Vorliegender Text>
· · · · ·
Swimming Pool

F/GB 2003 · 103 min. · FSK: ab 12
Regie: François Ozon
Drehbuch: ,
Kamera: Yorick Le Saux
Darsteller: Charlotte Rampling, Ludivine Sagnier, Charles Dance, Marc Fayolle u.a.
Julie (Ludivine Sagnier)

Das ist schon eine seltsame Wohn­ge­mein­schaft, die Frank­reichs cine­as­ti­scher Wunder­knabe Francois Ozon aufein­ander loslässt: Da ist die ebenso verschro­bene wie erfolg­reiche Krimi­schrift­stel­lerin Sarah Morten, eine schlapp­hü­tige britische Lady, die sich im provenca­li­schen Hause ihres Verlegers zwecks Auflösung einer Schreib­blo­ckade einge­bun­kert hat. In dieses aske­ti­sche Idyll mit einem Kühl­schrank voll Coce light und Mager­jo­ghurt platzt Julie, blutjunge, Erotik verströ­mende Tochter eben­dieses Verlegers, der pikan­ter­weise zugleich Sarahs Liebhaber ist. Julie räkelt sich tagsüber halbnackt am Pool, hinter­lässt eine Fährte dreckigen Geschirrs und schleppt jede Nacht neue Liebhaber ins Haus, mit denen sie lautstark kopuliert und die Hausbar leer­be­chert.
· · · · ·
Das Material>
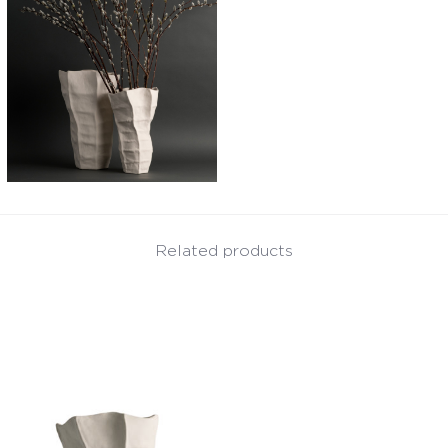
Related products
· · · · ·
Aufgabe> Führe die Filmkritik zu „Swimming Pool“ im Anschluss an ihren letzten Satz weiter. Das Material steht in keinem Zusammenhang mit der Filmkritik zu „Swimming Pool“.

Antwort>
Unna­tür­lich blau funkelt das Wasser des Bassins, an dessen Rand die blonde Nymphe drapiert ist. Nur wer genauer hinschaut nimmt den Schatten wahr, der über den Schoß des Mädchens fällt und sich auf dem Boden des Schwimm­bas­sins abzeichnet: die undeut­liche Silhou­ette eines unsicht­baren Betrach­ters, von dem eine unter­schwel­lige Bedrohung ausgeht... Schon das derzeit allge­gen­wär­tige Film­plakat lässt ahnen, dass selbst im domes­ti­zierten Wasser dunkle Schatten lauern können. Wie einst in Jacques Derays 1968 gedrehtem Thriller Der Swim­ming­pool mit Alain Delon und Romy Schneider legt auch Ozon seinen Film als Open Air-Kammer­spiel an, wo unter der trüge­risch idyl­li­schen Ober­fläche heftige Emotionen gären. Eine filmische Verbeu­gung, die durch den Sixties Flair der Bilder noch unter­stri­chen wird.

Sarah ist über den Eindring­ling zunächst verärgert. Doch schon bald bröckelt ihre Abwehr. Heimlich nascht sie von der Gänse­le­ber­pas­tete ihrer Mitbe­woh­nern und schlürft vom Wein, den sie mit Wasser auffüllt – ein Riss in der spröden Fassade, durch den schon bald die Neugier sickert. Die Schrift­stel­lerin beschließt, sich den Stör­faktor Julie als Quelle der Inspi­ra­tion einzu­ver­leiben und beginnt das Mädchen zu bespit­zeln. Dabei fallen ihr allerlei Merk­wür­dig­keiten auf. Und dann ist einer der Liebhaber auf einmal verschwunden...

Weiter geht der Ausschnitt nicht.